The new Uno is the latest version after the Duemilanove, with an improved USB interface chip. Like the Duemilanove, it not only has an expanded shield header with a 3.3V reference and a RESET pin (which solves the problem of how to get to the RESET pin in a shield) AND a 500mA fuse to protect your computer's USB port, but ALSO an automatic circuit to select USB or DC power without a jumper! The Uno is pin and code-compatible with the Duemilanove, Diecimilla and older Arduino's so all your shields, libraries, code will still work. The new R3 (3rd revision) of the UNO has a few minor updates, with an upgrade to the USB interface chip and additional breakouts for the i2c pins and an IORef pin.
Arduino is an open-source electronics prototyping platform based on flexible, easy-to-use hardware and software. It's intended for artists, designers, hobbyists, and anyone interested in creating interactive objects or environments.
Arduino can sense the environment by receiving input from a variety of sensors and can affect its surroundings by controlling lights, motors, and other actuators. The microcontroller on the board is programmed using the Arduino programming language (based on Wiring) and the Arduino development environment (based on Processing). Arduino projects can be stand-alone or they can communicate with software on running on a computer (e.g. Flash, Processing, Max/MSP).
The Arduino Uno can be powered via the USB connection or with an external power supply.
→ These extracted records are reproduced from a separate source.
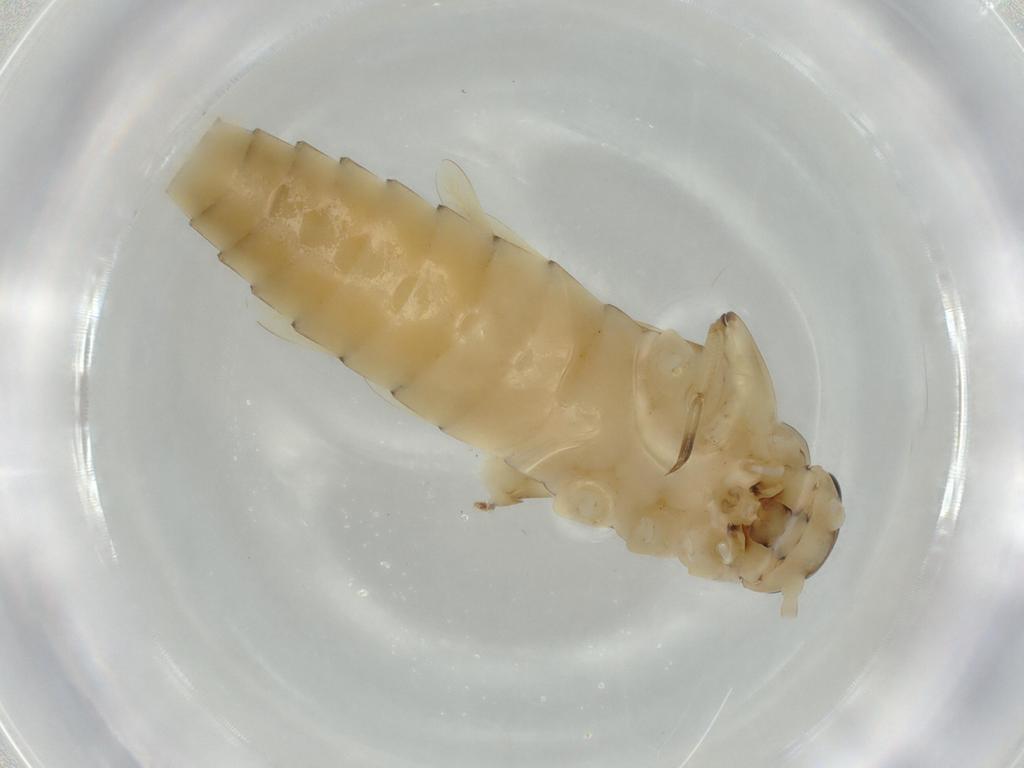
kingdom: Animalia
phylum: Arthropoda
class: Insecta
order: Ephemeroptera
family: Baetidae
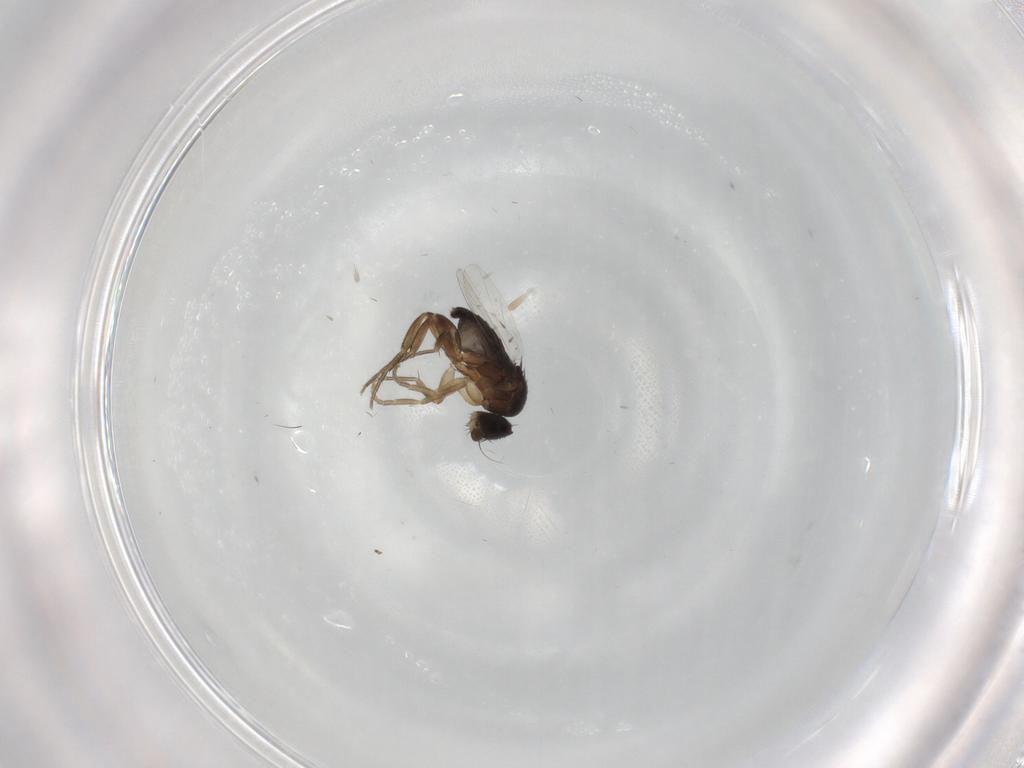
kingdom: Animalia
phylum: Arthropoda
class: Insecta
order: Diptera
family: Phoridae
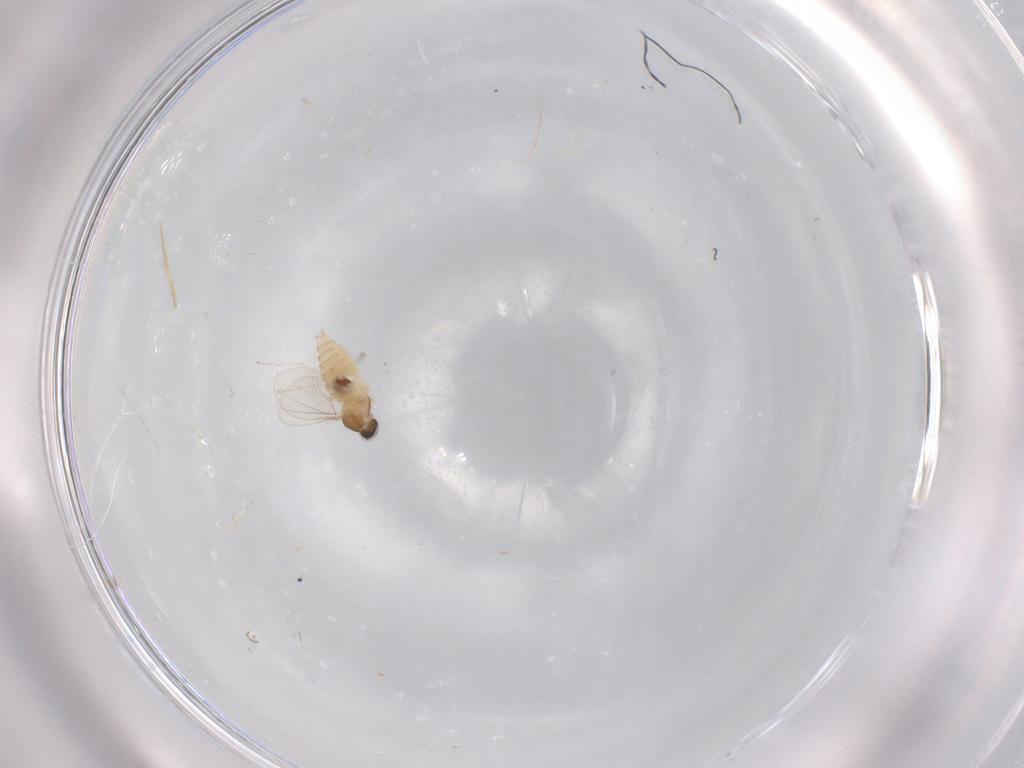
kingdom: Animalia
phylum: Arthropoda
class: Insecta
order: Diptera
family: Cecidomyiidae
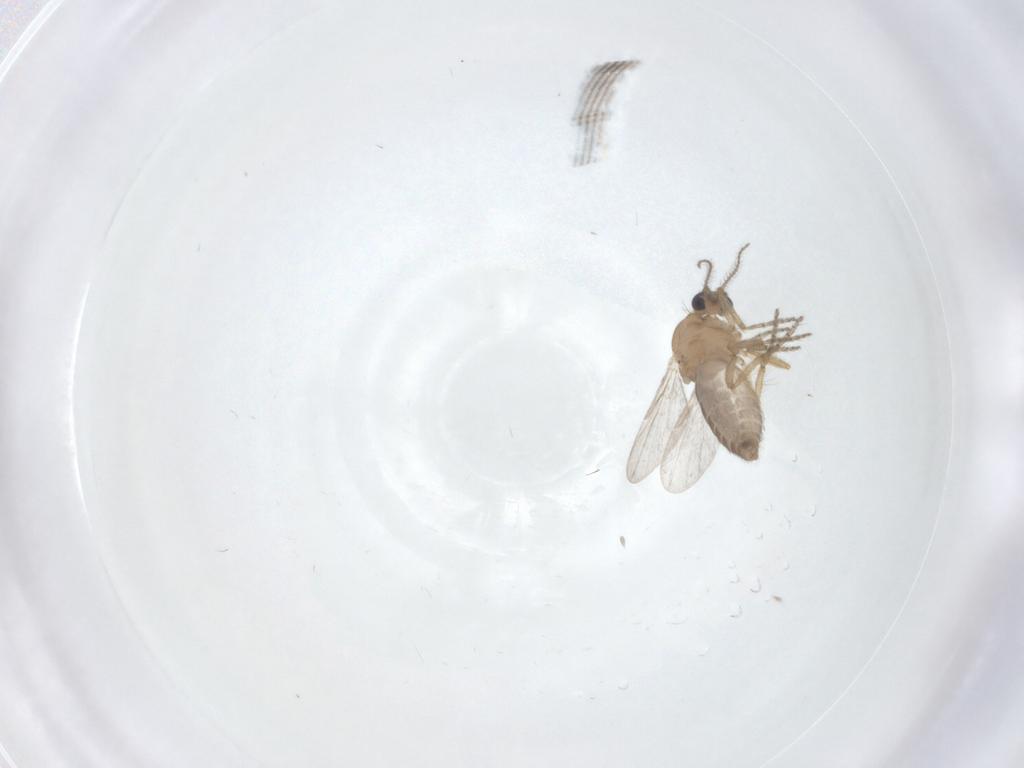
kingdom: Animalia
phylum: Arthropoda
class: Insecta
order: Diptera
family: Ceratopogonidae
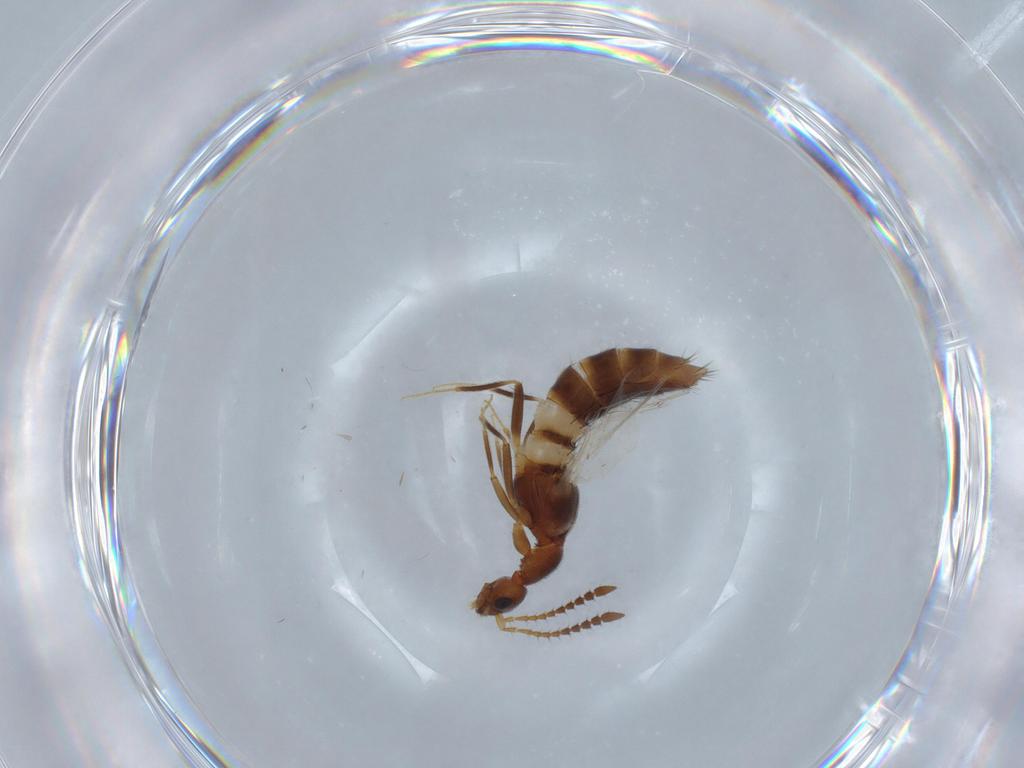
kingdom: Animalia
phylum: Arthropoda
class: Insecta
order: Coleoptera
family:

The power source is selected automatically by Arduino.
External (non-USB) power can come either from an AC-to-DC adapter (wall-wart) or battery. The adapter can be connected by plugging a 2.1mm center-positive plug into the board's power jack. Leads from a battery can be inserted in the Gnd and Vin pin headers of the POWER connector. The board can operate on an external supply of 6 to 20 volts. If supplied with less than 7V, however, the 5V pin may supply less than five volts and the board may be unstable. If using more than 12V, the voltage regulator may overheat and damage the board, hence the recommended range is 7 to 12 volts.